LA FASE DELLA VERGOGNA
Negli anni del Fascismo, il regime tentò di eliminare quanto più possibile i riferimenti al dialetto, mentre dal secondo Dopoguerra, a seguito del miglioramento delle condizioni economiche in Romagna, esso fu visto come la lengua di’ purét (la lingua dei poveretti). Se ci si voleva modernizzare, si doveva parlare in italiano. Capitava allora che i genitori insegnassero un italiano dialettale e proprio sull’uso inconsapevole di espressioni di origine dialettale Valeria Miniati ha scritto un libro, L’italiano di Romagna (2010), in cui spiega alcune scorrettezze come l’espressione tipica romagnola ho rimasto, o la parola cespo, che, dicendosi càsp, è italianizzata caspo.
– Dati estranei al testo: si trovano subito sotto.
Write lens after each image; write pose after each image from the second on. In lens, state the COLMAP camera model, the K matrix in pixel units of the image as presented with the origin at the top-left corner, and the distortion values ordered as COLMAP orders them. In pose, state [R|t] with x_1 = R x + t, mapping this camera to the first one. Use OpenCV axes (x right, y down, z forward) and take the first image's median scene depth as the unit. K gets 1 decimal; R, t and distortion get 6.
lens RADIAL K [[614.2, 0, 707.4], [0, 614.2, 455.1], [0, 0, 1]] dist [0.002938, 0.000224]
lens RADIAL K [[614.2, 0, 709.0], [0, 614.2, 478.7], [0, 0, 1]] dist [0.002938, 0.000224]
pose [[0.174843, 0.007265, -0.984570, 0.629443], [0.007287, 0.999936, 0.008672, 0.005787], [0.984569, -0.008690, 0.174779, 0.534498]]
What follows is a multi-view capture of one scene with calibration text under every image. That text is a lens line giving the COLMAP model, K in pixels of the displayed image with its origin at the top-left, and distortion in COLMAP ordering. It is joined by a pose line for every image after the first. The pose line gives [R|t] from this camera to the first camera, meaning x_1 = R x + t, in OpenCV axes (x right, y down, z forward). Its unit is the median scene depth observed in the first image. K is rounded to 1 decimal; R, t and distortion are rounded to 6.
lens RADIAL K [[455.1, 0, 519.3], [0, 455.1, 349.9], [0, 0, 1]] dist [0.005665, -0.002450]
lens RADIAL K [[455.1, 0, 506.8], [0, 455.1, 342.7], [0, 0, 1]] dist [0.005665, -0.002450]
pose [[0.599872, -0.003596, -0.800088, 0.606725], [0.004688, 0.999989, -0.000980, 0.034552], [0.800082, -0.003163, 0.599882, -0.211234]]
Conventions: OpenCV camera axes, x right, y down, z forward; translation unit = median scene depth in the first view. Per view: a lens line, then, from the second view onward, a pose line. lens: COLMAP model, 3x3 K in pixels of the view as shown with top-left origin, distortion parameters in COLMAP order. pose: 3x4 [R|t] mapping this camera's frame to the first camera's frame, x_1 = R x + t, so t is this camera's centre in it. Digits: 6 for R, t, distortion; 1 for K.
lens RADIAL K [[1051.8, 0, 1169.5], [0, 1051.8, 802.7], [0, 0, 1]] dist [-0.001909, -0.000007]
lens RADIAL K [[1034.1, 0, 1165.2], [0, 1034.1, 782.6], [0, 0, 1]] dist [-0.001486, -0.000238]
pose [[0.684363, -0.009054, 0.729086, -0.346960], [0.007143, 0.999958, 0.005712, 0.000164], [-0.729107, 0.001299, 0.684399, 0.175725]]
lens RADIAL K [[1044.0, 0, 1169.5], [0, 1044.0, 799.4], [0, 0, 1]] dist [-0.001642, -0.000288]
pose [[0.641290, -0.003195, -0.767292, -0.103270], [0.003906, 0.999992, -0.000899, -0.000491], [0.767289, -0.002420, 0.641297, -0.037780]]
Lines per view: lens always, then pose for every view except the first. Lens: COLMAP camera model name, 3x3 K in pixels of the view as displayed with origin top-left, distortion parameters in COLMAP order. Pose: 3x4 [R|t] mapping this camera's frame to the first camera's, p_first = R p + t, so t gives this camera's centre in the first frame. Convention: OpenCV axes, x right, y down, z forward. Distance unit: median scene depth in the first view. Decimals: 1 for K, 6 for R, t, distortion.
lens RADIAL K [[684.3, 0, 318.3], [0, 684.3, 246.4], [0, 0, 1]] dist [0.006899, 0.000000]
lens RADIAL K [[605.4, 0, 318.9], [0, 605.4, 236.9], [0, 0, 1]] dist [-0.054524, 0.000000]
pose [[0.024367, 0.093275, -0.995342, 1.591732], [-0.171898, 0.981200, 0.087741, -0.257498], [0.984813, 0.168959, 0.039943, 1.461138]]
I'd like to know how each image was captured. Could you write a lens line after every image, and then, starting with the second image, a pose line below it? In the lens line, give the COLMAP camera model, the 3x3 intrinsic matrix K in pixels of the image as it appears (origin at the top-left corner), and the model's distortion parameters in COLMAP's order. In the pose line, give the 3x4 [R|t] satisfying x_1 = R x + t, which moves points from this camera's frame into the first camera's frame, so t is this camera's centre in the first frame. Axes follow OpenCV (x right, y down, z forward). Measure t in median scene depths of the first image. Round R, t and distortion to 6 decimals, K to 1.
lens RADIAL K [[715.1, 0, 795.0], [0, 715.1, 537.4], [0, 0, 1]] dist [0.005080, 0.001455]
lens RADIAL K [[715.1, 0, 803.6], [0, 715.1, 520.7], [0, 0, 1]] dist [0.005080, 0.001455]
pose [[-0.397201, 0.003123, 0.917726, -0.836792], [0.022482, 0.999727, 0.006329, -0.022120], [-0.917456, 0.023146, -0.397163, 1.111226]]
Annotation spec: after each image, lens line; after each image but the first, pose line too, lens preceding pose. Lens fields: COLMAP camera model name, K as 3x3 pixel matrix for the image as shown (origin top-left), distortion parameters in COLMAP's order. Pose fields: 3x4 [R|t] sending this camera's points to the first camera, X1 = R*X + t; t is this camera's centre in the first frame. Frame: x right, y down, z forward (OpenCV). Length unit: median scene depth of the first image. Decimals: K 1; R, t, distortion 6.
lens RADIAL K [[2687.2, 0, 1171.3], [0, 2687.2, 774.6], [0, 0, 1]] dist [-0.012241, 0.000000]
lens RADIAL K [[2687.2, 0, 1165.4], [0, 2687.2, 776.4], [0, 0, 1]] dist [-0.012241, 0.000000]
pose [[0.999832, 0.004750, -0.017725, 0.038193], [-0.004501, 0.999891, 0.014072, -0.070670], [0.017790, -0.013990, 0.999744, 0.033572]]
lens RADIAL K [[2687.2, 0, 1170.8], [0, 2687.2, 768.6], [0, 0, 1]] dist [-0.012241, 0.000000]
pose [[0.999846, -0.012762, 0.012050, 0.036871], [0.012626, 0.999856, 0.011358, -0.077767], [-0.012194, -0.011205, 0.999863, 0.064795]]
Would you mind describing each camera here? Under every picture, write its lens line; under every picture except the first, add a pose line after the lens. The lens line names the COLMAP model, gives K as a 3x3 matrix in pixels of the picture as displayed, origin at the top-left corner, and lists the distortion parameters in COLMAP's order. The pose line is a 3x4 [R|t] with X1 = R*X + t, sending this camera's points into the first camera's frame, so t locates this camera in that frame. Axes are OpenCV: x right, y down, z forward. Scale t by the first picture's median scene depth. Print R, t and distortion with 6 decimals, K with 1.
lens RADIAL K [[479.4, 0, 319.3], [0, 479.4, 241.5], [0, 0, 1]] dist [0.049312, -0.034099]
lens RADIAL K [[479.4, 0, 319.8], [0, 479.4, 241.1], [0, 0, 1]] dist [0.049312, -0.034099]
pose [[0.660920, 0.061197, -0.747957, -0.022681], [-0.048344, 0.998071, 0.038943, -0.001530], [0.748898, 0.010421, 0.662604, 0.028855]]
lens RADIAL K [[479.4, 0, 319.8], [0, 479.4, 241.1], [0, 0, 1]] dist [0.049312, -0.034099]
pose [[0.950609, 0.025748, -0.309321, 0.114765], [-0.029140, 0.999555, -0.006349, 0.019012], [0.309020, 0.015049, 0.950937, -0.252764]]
Il timore di sembrare dei contadini indusse molti ad abbandonare il dialetto, nonostante fosse essenziale per raccontare la vita della campagna. Perciò Mario Gurioli crede che non sia possibile insegnare nelle scuole solo la lingua, perché parlarla significa anche parlare di un passato di tradizioni.
TENTATIVI DI PRESERVARLO
La legge regionale del 7 novembre del ‘94 tutela e valorizza i dialetti e il patrimonio letterario dialettale dell’Emilia Romagna. In questa direzione è impegnata la Ludla (la favilla), il periodico dell’Istituto Schürr, che fornisce spunti sul cultura linguistica e materiale romagnola. Inoltre lo Schurr ha ideato nel 2017 Romagna Slang, In Rumagnôl u s dis... (in romagnolo si dice), un canale Youtube in cui sono approfondite parole proprie della vita quotidiana. Casadio sottolinea che nell’ultimo periodo alcuni ventenni, incuriositi dal dialetto, si presentano ai corsi che lo Schurr promuove: sono interessati, fra i vari progetti, all’Aperi-Trebb. Una volta treb era la veglia di fine giornata in casa o nella stalla per giocare a carte, raccontarsi favole e talvolta ballare, fino a quando, racconta Gurioli, qualche ospitante non diceva Andê a let, che lô i s’vô andê a ca, cioè andiamo a letto perché loro vogliono andare a casa. La versione di oggi del trebbo è incontrarsi in bar di Faenza, di Villanova (Forlì) e di altre località, per parlare del e in dialetto.
Vi è poi il museo della vita contadina di San Pancrazio, che conserva oggetti artigianali e agricoli tipici della vita di una volta, come lo sciadùr (mattarello), che serviva per tirare la sfoja (sfoglia), o il pnêd (pennato o roncola) per falciare, o al tusùr (le forbici) per potare.
Da annoverare anche il Lunêri di Smémbar, un lunario-calendario, pubblicato a Faenza, contenente una zirudèla, cioè un testo dedicato all’anno passato, vignette satiriche, il calendario, gli orari del sorgere e tramontare del sole con meteo e consigli per la semina.
PERCHÉ SCRIVERE IN DIALETTO
«Per me il dialetto romagnolo è una lingua innata, con cui riesco a esprimere meglio quello che ho dentro» dice Gurioli, che, in Usanze di Romagna, aggiunge la traduzione a ogni locuzione dialettale per farsi comprendere, perché intende lasciare un’eredità anche ai più giovani. Per Bellosi, d’accordo con il poeta contemporaneo Franco Loi, la poesia porta le emozioni alla coscienza dell’autore e dei lettori; così egli adotta una lingua connotativa «che sento veramente mia – dice -, ovvero il dialetto, che ho parlato come prima lingua e che ho sempre usato in famiglia e nel mio paese».